Collaborative Research: SHF: Medium: Synthesis of Logic Programs for Democratizing Program Analysis

$4.8M USD

Funder National Science Foundation (US)
Recipient Organization University of Southern California
Country United States
Start Date May 01, 2021
End Date Apr 30, 2025
Duration 1,460 days
Number of Grantees 1
Roles Principal Investigator
Data Source National Science Foundation (US)
Grant ID 2107261
Grant Description

Despite massive advances in program-analysis techniques, the diversity of situations in which software development occurs -- including programming environments and application domains -- has created a large community of programmers who are under-served by existing analysis, verification, and bug-finding tools. The investigators are leveraging advances in relational program representations and declarative query-synthesis methods to develop novel interactive systems by which software developers can identify bugs and security vulnerabilities in code.

The main impact of this research will be to increase the accessibility of program analysis technology to the working programmer.

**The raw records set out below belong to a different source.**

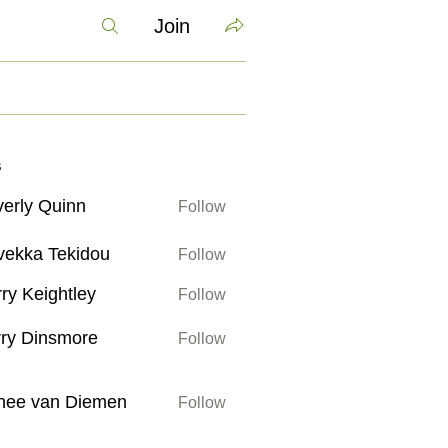
Join
s
erly Quinn
Follow
 Quinn
vekka Tekidou
Follow
 Tekidou
ry Keightley
Follow
ightley
ry Dinsmore
Follow
insmore
an Diemen
nee van Diemen
Follow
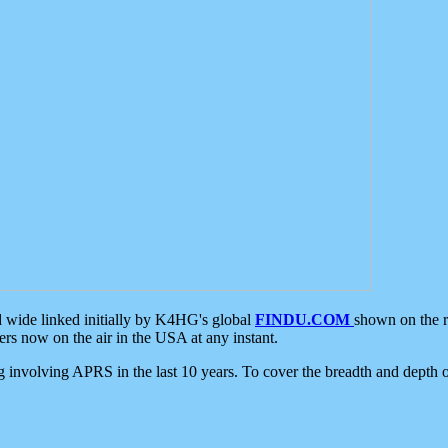
d wide linked initially by K4HG's global
FINDU.COM
shown on the r
s now on the air in the USA at any instant.
ing involving APRS in the last 10 years. To cover the breadth and depth of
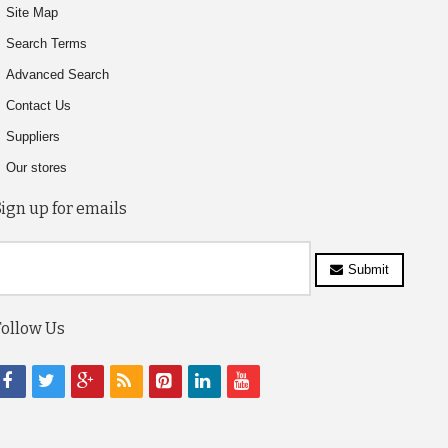
Site Map
Search Terms
Advanced Search
Contact Us
Suppliers
Our stores
Sign up for emails
Submit
Follow Us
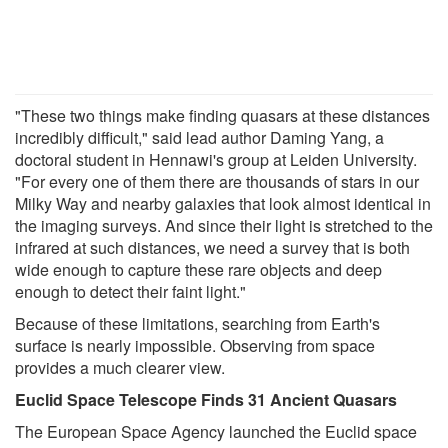
"These two things make finding quasars at these distances
incredibly difficult," said lead author Daming Yang, a
doctoral student in Hennawi's group at Leiden University.
"For every one of them there are thousands of stars in our
Milky Way and nearby galaxies that look almost identical in
the imaging surveys. And since their light is stretched to the
infrared at such distances, we need a survey that is both
wide enough to capture these rare objects and deep
enough to detect their faint light."
Because of these limitations, searching from Earth's
surface is nearly impossible. Observing from space
provides a much clearer view.
Euclid Space Telescope Finds 31 Ancient Quasars
The European Space Agency launched the Euclid space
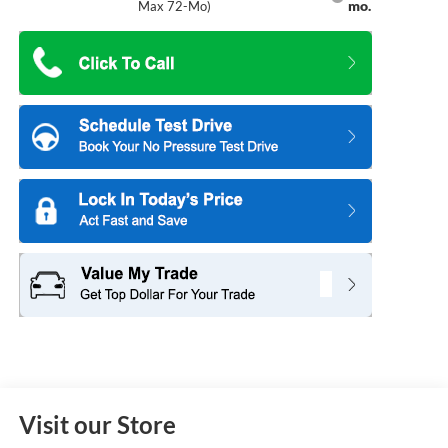
mo.
Max 72-Mo)
Visit our Store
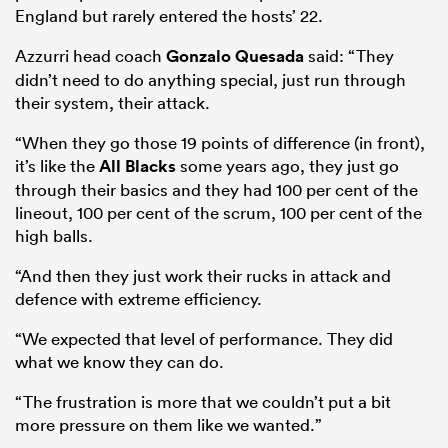
England but rarely entered the hosts’ 22.
Azzurri head coach
Gonzalo Quesada
said: “They
didn’t need to do anything special, just run through
their system, their attack.
“When they go those 19 points of difference (in front),
it’s like the
All Blacks
some years ago, they just go
through their basics and they had 100 per cent of the
lineout, 100 per cent of the scrum, 100 per cent of the
high balls.
“And then they just work their rucks in attack and
defence with extreme efficiency.
“We expected that level of performance. They did
what we know they can do.
“The frustration is more that we couldn’t put a bit
more pressure on them like we wanted.”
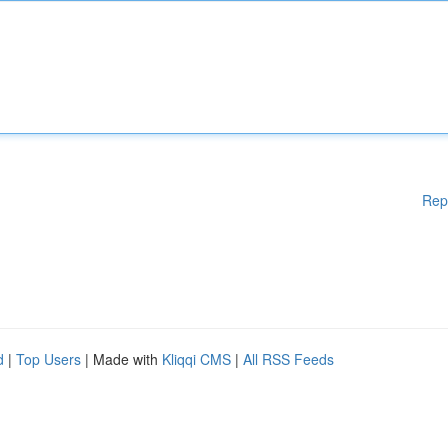
Rep
d
|
Top Users
| Made with
Kliqqi CMS
|
All RSS Feeds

The proposed system is exposing a rich example-based interface, and is driven by a range of synthesis techniques involving constraint solvers, provenance trackers, and co-occurrence relationships among the entities of the program. The project is developing example-guided synthesis algorithms, exploring approaches to synthesize recursive programs, and devising component-based frameworks by which to assemble complex program analyzers from libraries of simple constituent analyses.

Furthermore, the investigators are developing methods to automatically extract the necessary relational data from compiler infrastructure such as LLVM, and to connect their algorithms to widely supported programming environment interfaces such as the Language Server Protocol (LSP), thus maximizing the utility of the proposed research to a broad range of software developers. The project is mentoring and training undergraduate and doctoral students, including female and under-represented minorities.

Finally, the research and pedagogical artifacts developed in the project are being disseminated to software developers and researchers through workshops, tutorials, and courses.

This award reflects NSF's statutory mission and has been deemed worthy of support through evaluation using the Foundation's intellectual merit and broader impacts review criteria.